Quite honestly, I'm not sure if any of this would actually produce the error you see as I've not had the opportunity to play with it -- mine hasn't shipped yet =( That said, if the SSD is actually set to use IRST, it is recommended (via the Ubuntu Help page on UEFI) to disable IRST in your UEFI BIOS before attempting an installation.
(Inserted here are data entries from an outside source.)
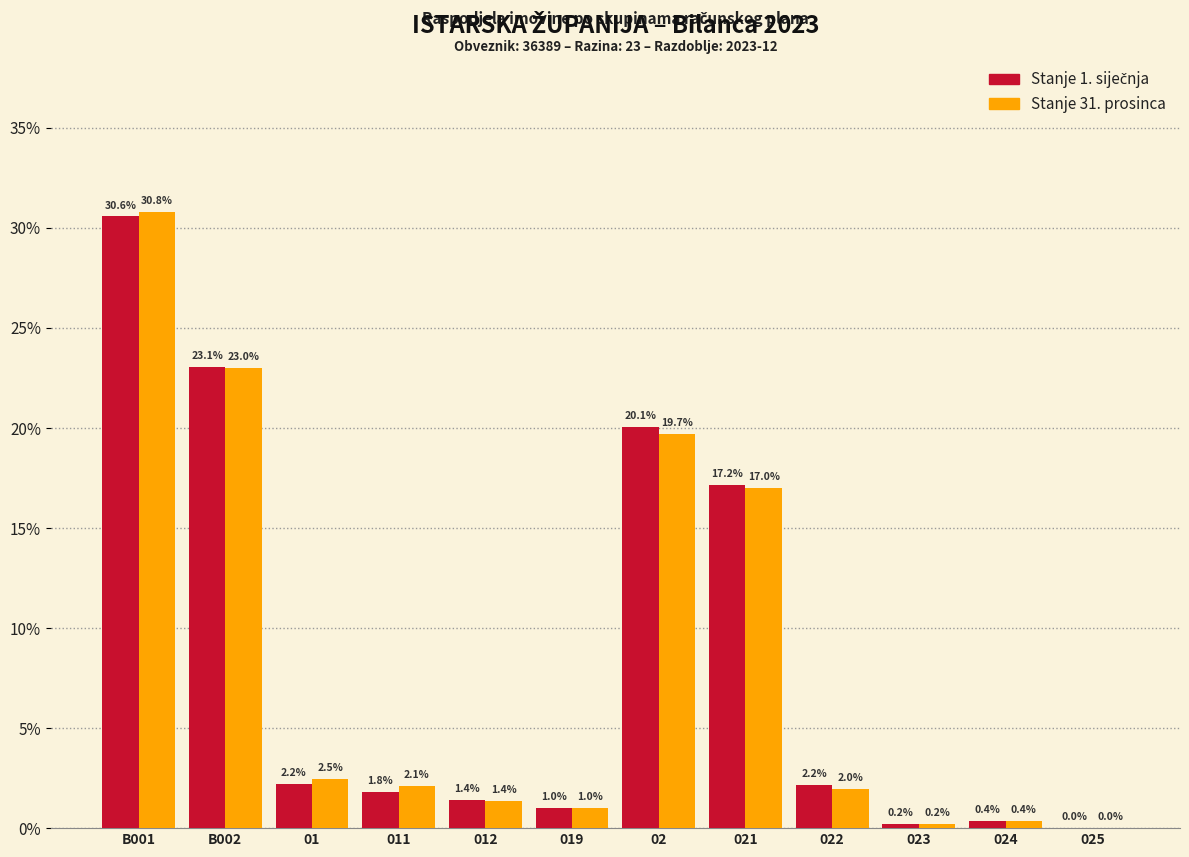

What is the highest value of the Stanje 31. prosinca series?

30.8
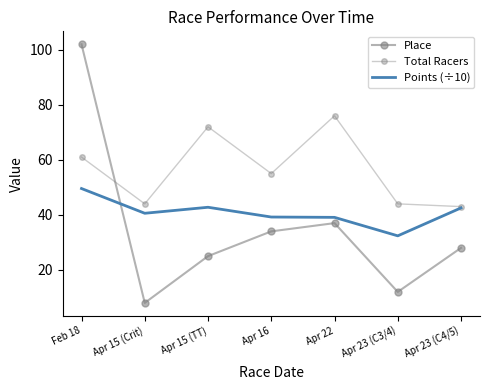

Reading left to right, what are all the values shown in this chart?

Place: Feb 18=102.0	Apr 15 (Crit)=8.0	Apr 15 (TT)=25.0	Apr 16=34.0	Apr 22=37.0	Apr 23 (C3/4)=12.0	Apr 23 (C4/5)=28.0
Total Racers: Feb 18=61.0	Apr 15 (Crit)=44.0	Apr 15 (TT)=72.0	Apr 16=55.0	Apr 22=76.0	Apr 23 (C3/4)=44.0	Apr 23 (C4/5)=43.0
Points (÷10): Feb 18=49.6	Apr 15 (Crit)=40.6	Apr 15 (TT)=42.8	Apr 16=39.2	Apr 22=39.1	Apr 23 (C3/4)=32.4	Apr 23 (C4/5)=42.5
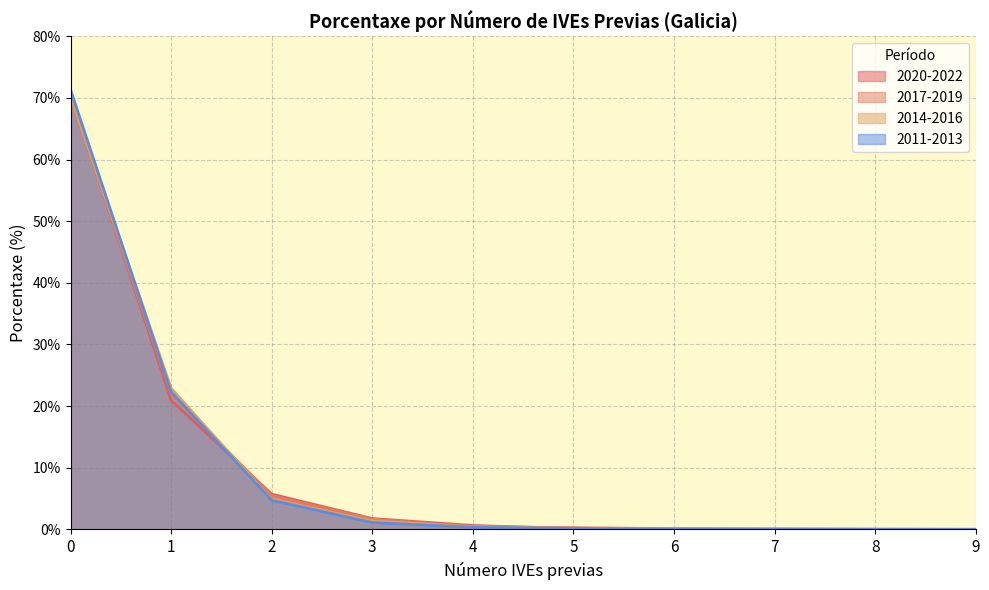

What is the value of the 2014-2016 point at the 3rd from the left?

4.8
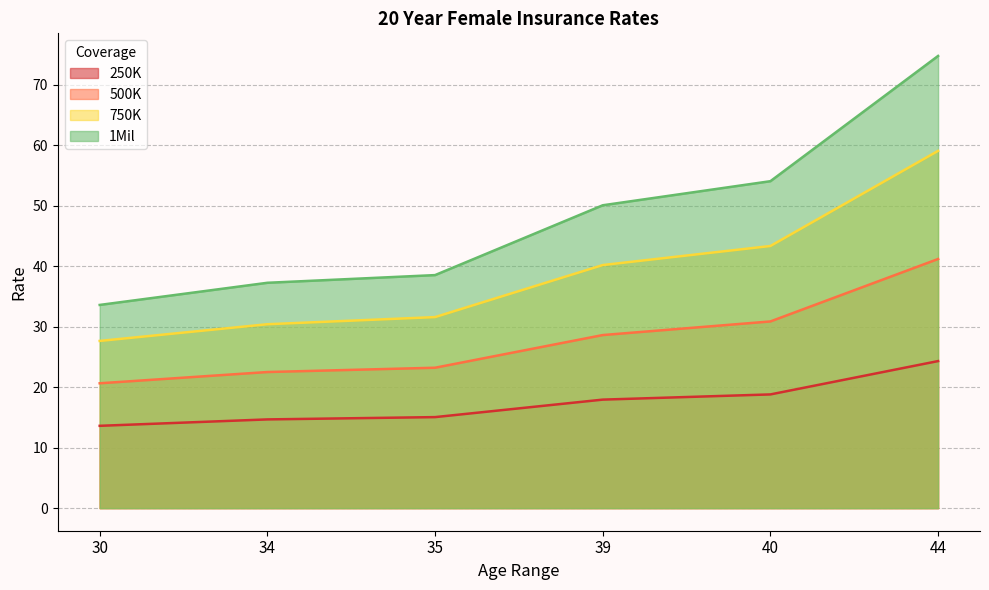

Reading right to left, extract all data points from this chart.

250K: 44=24.3	40=18.8	39=17.9	35=15.0	34=14.7	30=13.6
500K: 44=41.2	40=30.9	39=28.6	35=23.2	34=22.5	30=20.6
750K: 44=59.0	40=43.3	39=40.2	35=31.6	34=30.4	30=27.6
1Mil: 44=74.7	40=54.0	39=50.0	35=38.5	34=37.2	30=33.6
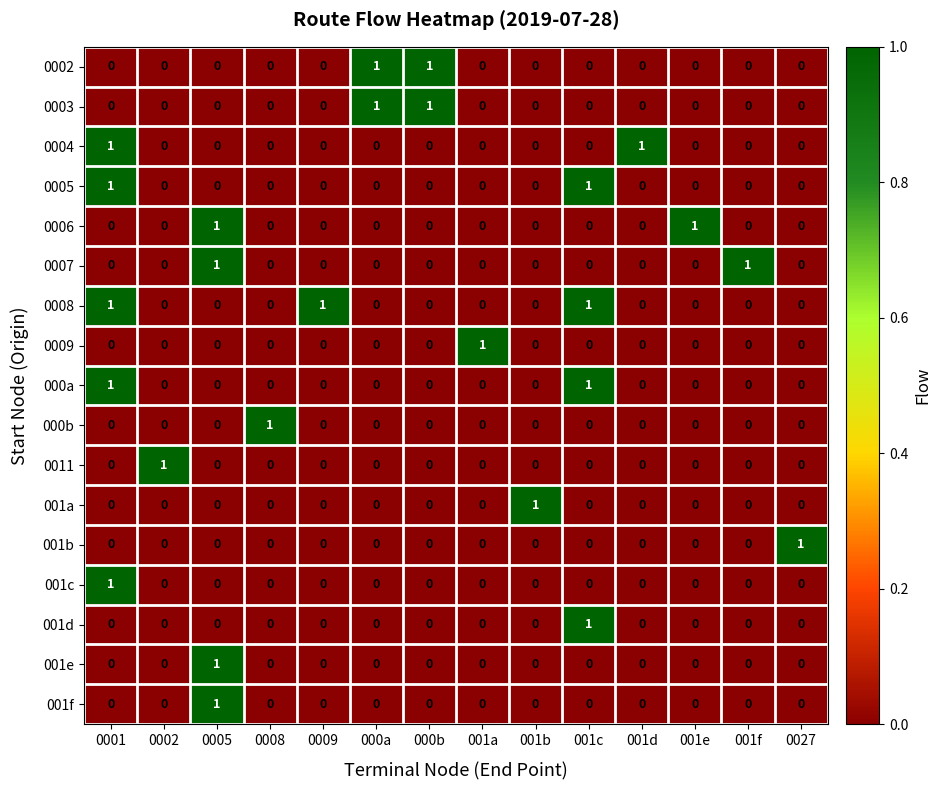

At how many categories does at least one series exceed 0?

14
This is probably because even with the OS isntalled on the physical HDD, the UEFI BIOS will attempt to read from the HDD but actually read from the IRST cache instead -- that's why it's there.

On top of that, when Window boots, it will probably re-initialize the SSD as an IRST drive, effectively destroying everything you installed on it and wasting a write cycle to boot.

Again, I have not had any experience with these laptops but I've been doing a lot of reading while I prep to do the Ubuntu installation on a UEFI SecureBoot comptuer -- something I've never had the opportunity to try. So, what I'm saying is just from things that I've researched in preparation for my new computer. Try it out. If it doesn't work then it was worth a shot!

Also, I have heard that some computers are locked to only do a Windows SecureBoot and nothing else -- this may be one of them.

kurt18947
May 4th, 2013, 03:09 PM
<snip>
Also, I have heard that some computers are locked to only do a Windows SecureBoot and nothing else -- this may be one of them.

If that's true, I wonder if that is a violation of their agreement with Microsoft. I was under the impression - though I couldn't quote the source - that x86 machines HAD to include a means to disable Secure Boot in order to include the "Windows 8 loves me" sticker. ARM powered devices on the other hand COULD NOT include a means to disable Secure Boot. I'm glad I'm not in the market for a new machine right now.

oldfred
May 4th, 2013, 03:57 PM
It seems they all let you disable secure boot, but it also seems only some let you still boot Windows with secure boot off.

And some have modified UEFI code (against UEFI standard) to only boot the Windows efi file. The UEFI looks for the Windows file name and only boot it with secure boot on. Boot-Repair's work around is rename grub2's shim which has the Microsoft signing key to the Windows name and boot it, so grub is in contol and then grub can boot the renamed Windows efi file.

I believe Ubuntu now installs with Intel SRT on, but when grub sees the RAID it will not install. So you have to turn the SRT off and remove the RAID meta data from the drives. Some install Ubuntu to SSD, others install to hard drive and turn SRT back on and have had it work.